ETMR-12. Rare Brain Tumor Consortia (RBTC) case series: Insights into primary brainstem ETMRs, a rare and aggressive tumor of childhood

Abstract Brainstem tumors account for 10-20% of all pediatric brain tumors, amongst these gliomas are the most common brainstem tumors. Our study examines the occurrence of non-gliomatous brainstem tumors, specifically embryonal tumors with multilayered rosettes (ETMRs). ETMRs are newly described, rare aggressive tumors of infancy, characterized by C19MC alterations. A recent largescale study by the RBTC shows ETMRs can arise anywhere in the brain, most frequently in the cerebrum (60%), followed by cerebellum (18%) and other midline structures (6%). Amongst the 165 molecularly confirmed ETMRs submitted to the RBTC, 21 cases presented with brainstem primaries (BS-ETMRs). Many of these radiologically mimic diffuse intrinsic pontine gliomas with typical and atypical features with dorsally exophytic growth. Median age at diagnosis was 27 months (range 16-75months), with no observed gender predilection.
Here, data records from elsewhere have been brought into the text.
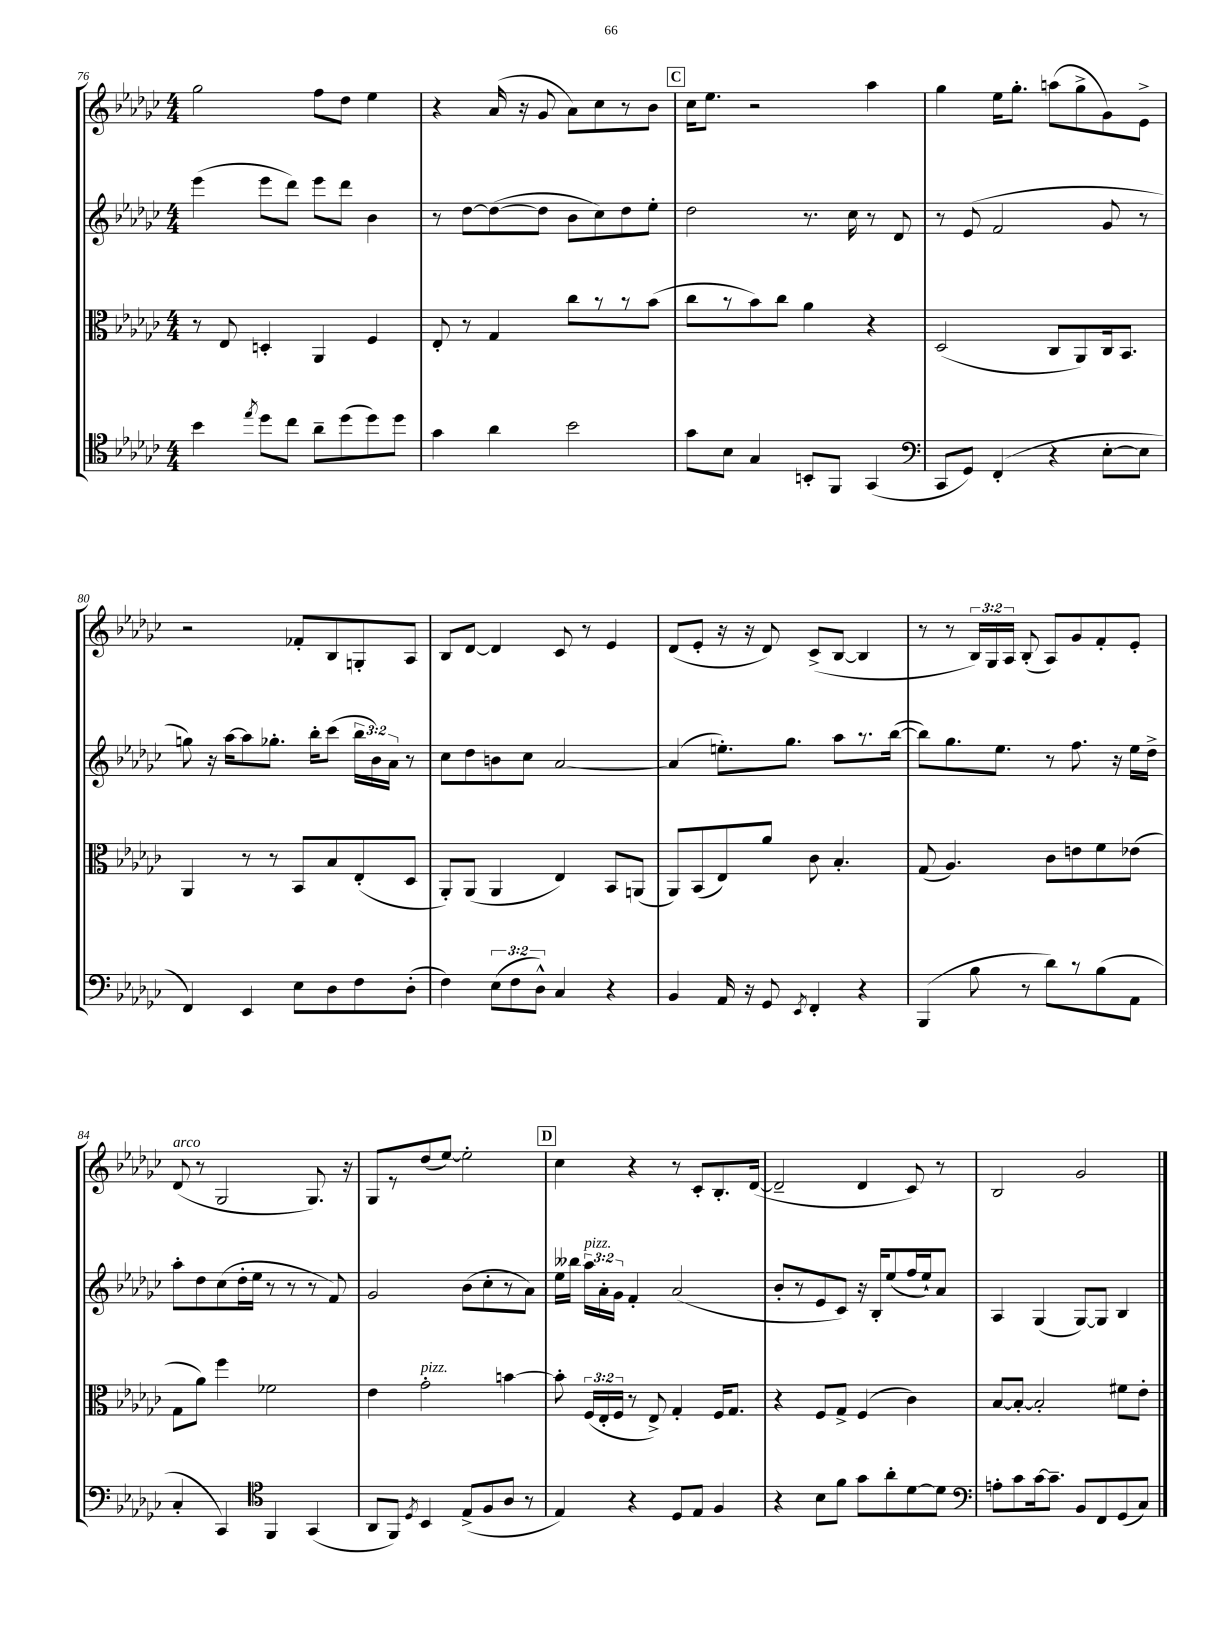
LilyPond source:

<<
\new StaffGroup <<
\new Staff = "s0" {
    \clef treble \key ges \major \numericTimeSignature \time 4/4 \override Staff.TupletNumber.text = #tuplet-number::calc-fraction-text
    \autoBeamOff ges''2 f''8[ des''8] ees''4 |
    r4 aes'16( r16 ges'8 aes'8[) ces''8 r8 bes'8] |
    \mark \markup { \box "C" } ces''16[ ees''8.] r2 aes''4 |
    ges''4 ees''16[ ges''8.]-. a''8[( ges''8-> ges'8) ees'8]-> |
    r2 fes'8[-. bes8 g8-. aes8] |
    bes8[ des'8]~ des'4 ces'8 r8 ees'4 |
    des'8[( ees'8]-. r16 r16 des'8) ces'8[->( bes8]~ bes4 |
    r8 r8 \tuplet 3/2 { bes16[) ges16 aes16] } bes8-.( aes8[) ges'8 f'8-. ees'8]-. |
    des'8^\markup { \italic "arco" }( r8 ges2 ges8.) r16 |
    ges8[ r8 des''8( ees''8]~) ees''2-. |
    \mark \markup { \box "D" } ces''4 r4 r8 ces'8[-. bes8.-. des'16]~( |
    des'2-- des'4 ces'8) r8 |
    bes2 ges'2 \bar "|." |
}
\new Staff = "s1" {
    \clef treble \key ges \major \numericTimeSignature \time 4/4 \override Staff.TupletNumber.text = #tuplet-number::calc-fraction-text
    \autoBeamOff ees'''4( ees'''8[ des'''8]) ees'''8[ des'''8] bes'4 |
    r8 des''8[~ des''8~( des''8] bes'8[ ces''8) des''8 ees''8]-. |
    \mark \markup { \box "C" } des''2 r8. ces''16 r8 des'8 |
    r8 ees'8( f'2 ges'8 r8 |
    g''8) r16 aes''16[~ aes''8 ges''8.]-. bes''16[-. ces'''8]( \tuplet 3/2 { bes''16[ bes'16) aes'16] } r8 |
    ces''8[ des''8 b'8 ces''8] aes'2~ |
    aes'4( e''8.[-.) ges''8.] aes''8[ r8. bes''16]~( |
    bes''8[) ges''8. ees''8.] r8 f''8. r16 ees''16[ des''16]-> |
    aes''8[-. des''8 ces''8( des''16-. ees''16] r8 r8 r8 f'8) |
    ges'2 bes'8[( ces''8-. r8 aes'8]) |
    \mark \markup { \box "D" } ees''16[ beses''16] \tuplet 3/2 { aes''16[^\markup { \italic "pizz." } aes'16-. ges'16] } f'4-. aes'2( |
    bes'8[-. r8 ees'8 ces'8]) r16 bes16[-. ees''8( f''16 ees''16-!) aes'8] |
    aes4 ges4( ges8[~) ges8] bes4 \bar "|." |
}
\new Staff = "s2" {
    \clef alto \key ges \major \numericTimeSignature \time 4/4 \override Staff.TupletNumber.text = #tuplet-number::calc-fraction-text
    \autoBeamOff r8 ees8 d4-. aes,4 f4 |
    ees8-. r8 ges4 ces''8[ r8 r8 bes'8]( |
    \mark \markup { \box "C" } ces''8[ r8 bes'8) ces''8] aes'4 r4 |
    des2( ces8[ aes,8) ces16 bes,8.] |
    aes,4 r8 r8 bes,8[ bes8 ees8-.( des8] |
    aes,8[-.) aes,8]( aes,4 ees4) bes,8[ a,8]( |
    aes,8[) bes,8( ees8) aes'8] ces'8 bes4.-. |
    ges8( aes4.) ces'8[ e'8 f'8 ees'8]( |
    ges8[ aes'8]) f''4 fes'2 |
    ees'4 ges'2-.^\markup { \italic "pizz." } b'4~ |
    \mark \markup { \box "D" } b'8-. \tuplet 3/2 { f16[( ees16-. f16] } r8 ees8->) ges4-. f16[ ges8.] |
    r4 f8[ ges8]-> f4( ces'4) |
    bes8[~ bes8]~-. bes2-. fis'8[ ees'8]-. \bar "|." |
}
\new Staff = "s3" {
    \clef tenor \key ges \major \numericTimeSignature \time 4/4 \override Staff.TupletNumber.text = #tuplet-number::calc-fraction-text
    \autoBeamOff bes'4 \acciaccatura { ees''8 } des''8[ ces''8] aes'8[-- des''8( des''8) des''8] |
    ges'4 aes'4 bes'2 |
    \mark \markup { \box "C" } ges'8[ bes8] ges4 b,8[-. f,8] ges,4( |
    \clef bass ces,8[ ges,8]) f,4-.( r4 ees8[~-. ees8] |
    f,4) ees,4 ees8[ des8 f8 des8]-.( |
    f4) \tuplet 3/2 { ees8[( f8 des8]-^) } ces4 r4 |
    bes,4 aes,16 r16 ges,8 \acciaccatura { ees,8 } f,4-. r4 |
    bes,,4( bes8 r8 des'8[) r8 bes8( aes,8] |
    ces4-. ces,4) \clef tenor f,4 ges,4( |
    aes,8[ f,8]) \acciaccatura { des8 } bes,4 ees8[->( f8 aes8] r8 |
    \mark \markup { \box "D" } ees4) r4 des8[ ees8] f4 |
    r4 bes8[ f'8] ges'8[ aes'8-. des'8~ des'8] |
    \clef bass a8[-. ces'8 ces'16~ ces'8.]-- bes,8[ f,8 ges,8( ces8]) \bar "|." |
}
>>
>>
\layout { \context { \Score currentBarNumber = #76 } }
Nearly all patients presented with neurological symptoms, including cranial nerve palsies, long tract signs, and gait disturbance. Most cases were localized at diagnosis, with only one presenting with disseminated disease. Of 21 patients, 11(52%) underwent partial resection while 7(33%) had a biopsy. Complete tumor resection was achieved in only one case. Histopathological diagnosis varied between ETANTR, ETMR and PNET. Molecular analysis showed majority of cases were C19MC-altered. Two patients received upfront palliative care, while 19 were treated with curative intent, using heterogenous combination of chemotherapy with and without radiotherapy. Outcomes were poor, with a median progression-free survival of 4 months and overall survival of less than 13 months. All but 4 patients experienced local progression. The only long-term surviving patient (OS 5years) underwent complete resection, intensified chemotherapy, and radiotherapy. Review of the literature identified seven additional non-duplicate molecularly confirmed cases, none of which are long-term survivors. Primary brainstem ETMRs are rare, highly aggressive disease associated with a poor prognosis. Prompt diagnosis and multimodal therapy with maximal safe surgical resection are essential to improving outcomes.